Dull twists and turns blunt the competently produced sci-fi horror in Ultrasound.
Ultrasound is a frustrating film for those who prefer a straightforward story. Edging the viewer slowly into madness, its script constantly plays with the idea that nothing is as it seems. Characters forget who they are or what they are doing and contend with a variety of odd situations. By the time it reaches its third act, however, the tricks get old as the narrative spins into even more ambitious ideas and topics. Politics, informed consent, and non-monogamy, Ultrasound goes very interesting places. It is a shame that it all ends up feeling very inconsequential by the time it ends.
Due to its commitment to its themes, Ultrasound makes commentary on the ways we lie and deceive one another. It’s no mistake that several antagonists of Ultrasound include a politician, a hypnotist, scientists, and faceless organizations. The lack of agency of the central characters is a direct result of these people meddling in their lives and causing chaos. It’s not until they are able to break the spell that holds them that any change happens for them. Additionally, it’s interesting to note that these antagonists feed off of each other. When one harms another, there is no remorse in cutting off the rot from the inside.
What hampers the film the most is its approach to the material. The story itself isn’t too hard to discern, but its creeping pace and constant need to switch the point of view makes for an irritating watch. The dialogue gets rather circular, and moments don’t make sense until the end. This can be a win for a team trying to make a truly confounding mystery, but the meat of it isn’t appetizing. The substance of what Ultrasound presents isn’t novel; it’s the presentation that is different. It’s also what makes it challenging.

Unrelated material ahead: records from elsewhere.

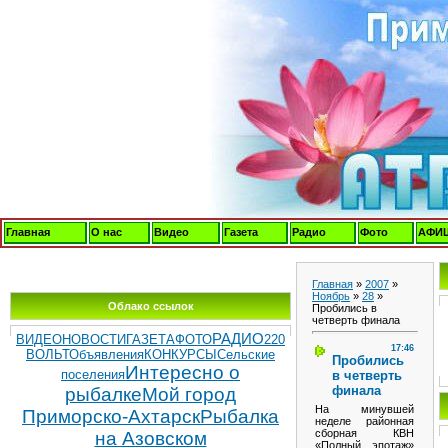
Главная
О нас
Видео
Газета
Радио
Фото
АФИ
Главная
»
2007
»
Ноябрь
»
28
»
Облако ссылок
Пробились в
четверть финала
РАДИО
ВИДЕОНОВОСТИ
ГАЗЕТА
ФОТО
220
17:46
ВОЛЬТ
Объявления
КОНКУРСЫ
Сельские
Пробились
Интересно о
поселения
в четверть
финала
рыбалке
Мой город
На минувшей
Приморско-Ахтарск
Рыбалка
неделе районная
сборная КВН
на Азовском
«Полный эпотаж»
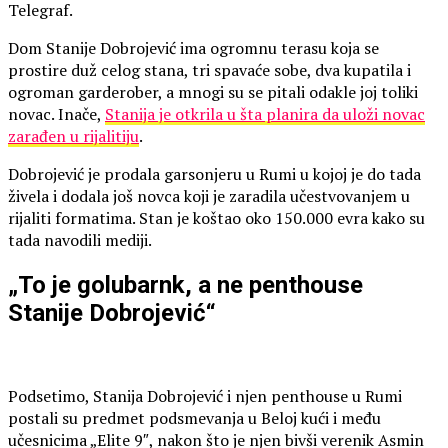
Telegraf.
Dom Stanije Dobrojević ima ogromnu terasu koja se
prostire duž celog stana, tri spavaće sobe, dva kupatila i
ogroman garderober, a mnogi su se pitali odakle joj toliki
novac. Inače,
Stanija je otkrila u šta planira da uloži novac
zarađen u rijalitiju
.
Dobrojević je prodala garsonjeru u Rumi u kojoj je do tada
živela i dodala još novca koji je zaradila učestvovanjem u
rijaliti formatima. Stan je koštao oko 150.000 evra kako su
tada navodili mediji.
„To je golubarnk, a ne penthouse
Stanije Dobrojević“
Podsetimo, Stanija Dobrojević i njen penthouse u Rumi
postali su predmet podsmevanja u Beloj kući i među
učesnicima „Elite 9″, nakon što je njen bivši verenik Asmin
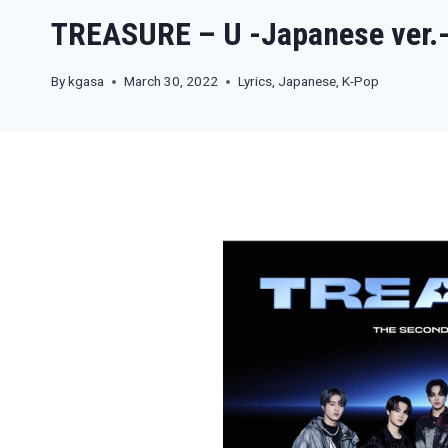
TREASURE – U -Japanese ver
By
kgasa
March 30, 2022
Lyrics
,
Japanese
,
K-Pop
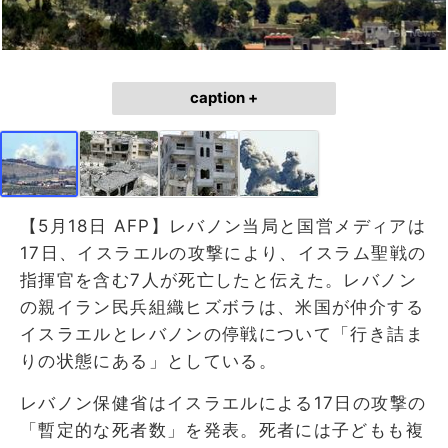
caption +
【5月18日 AFP】レバノン当局と国営メディアは
17日、イスラエルの攻撃により、イスラム聖戦の
指揮官を含む7人が死亡したと伝えた。レバノン
の親イラン民兵組織ヒズボラは、米国が仲介する
イスラエルとレバノンの停戦について「行き詰ま
りの状態にある」としている。
レバノン保健省はイスラエルによる17日の攻撃の
「暫定的な死者数」を発表。死者には子どもも複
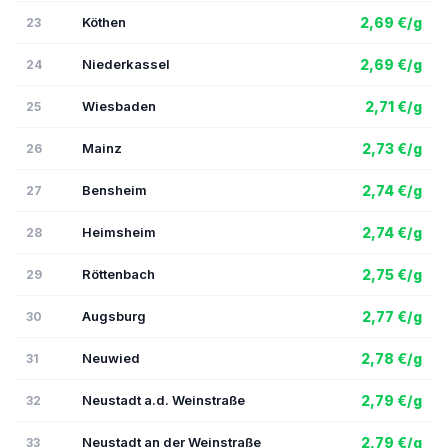
Köthen
2,69 €/g
23
Niederkassel
2,69 €/g
24
Wiesbaden
2,71 €/g
25
Mainz
2,73 €/g
26
Bensheim
2,74 €/g
27
Heimsheim
2,74 €/g
28
Röttenbach
2,75 €/g
29
Augsburg
2,77 €/g
30
Neuwied
2,78 €/g
31
Neustadt a.d. Weinstraße
2,79 €/g
32
Neustadt an der Weinstraße
2,79 €/g
33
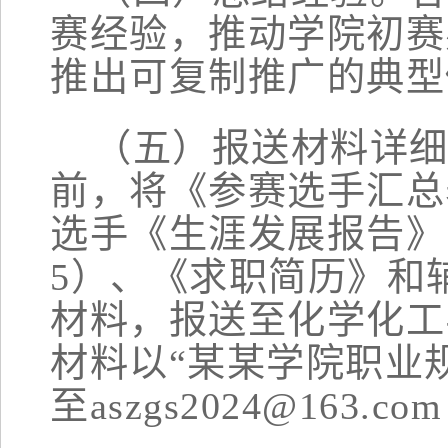
赛经验，推动
学院初
赛
推出可复制推广的典型
（
五
）
报送材料详
前，将《参赛选手汇总
选手《生涯发展报告》
5
）、
《求职简历》
和
材料，报送至
化学化工
材料以
“某某学院职业
至aszgs202
4
@163.com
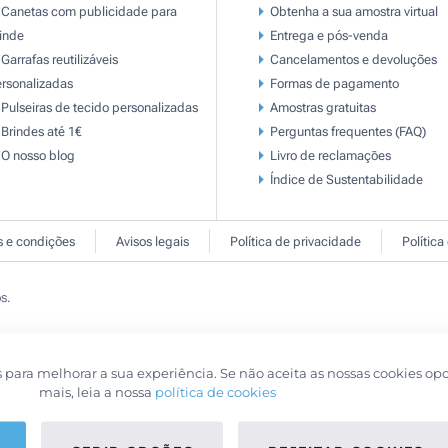
Canetas com publicidade para
Obtenha a sua amostra virtual
inde
Entrega e pós-venda
Garrafas reutilizáveis
Cancelamentos e devoluções
rsonalizadas
Formas de pagamento
Pulseiras de tecido personalizadas
Amostras gratuitas
Brindes até 1€
Perguntas frequentes (FAQ)
O nosso blog
Livro de reclamaçōes
Índice de Sustentabilidade
 e condições
Avisos legais
Política de privacidade
Política
s.
s para melhorar a sua experiência. Se não aceita as nossas cookies op
mais, leia a nossa
política de cookies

While this film may not be for everyone, it still manages to provide several bright spots for interested viewers. The cast does a great job with their characters. Filled with sleazy, dopey, and crass players, it keeps the action going knowing how unpredictable everyone can be. Central trio Vincent Kartheiser, Chelsea Lopez, and Bob Stephenson are stand outs amongst the crew. Ultrasound is also a very technically adept film. Filmed with plenty of dizzying and confining shots, the filmmakers know how to make the viewer uncomfortable. The production values are good and it leans heavy into sharp lines and bold contrasts throughout the feature.
While Ultrasound brings plenty of interesting ideas to the table, it doesn’t make up for the irritating plot structure in which they are presented. While the wavy narrative adds more to the horrors of hypnosis and medical experimentation, its constant interruption makes it difficult to understand exactly what is happening. Behind the questionable plot decisions and clunky dialogue, there are several good performances amongst the main cast. It isn’t a film for everyone, and it should be noted that it leans far heavier on the science fiction and drama than horror. Regardless, those seeking out a “Twilight Zone”-esque thriller may find themselves seeking out an order for an Ultrasound.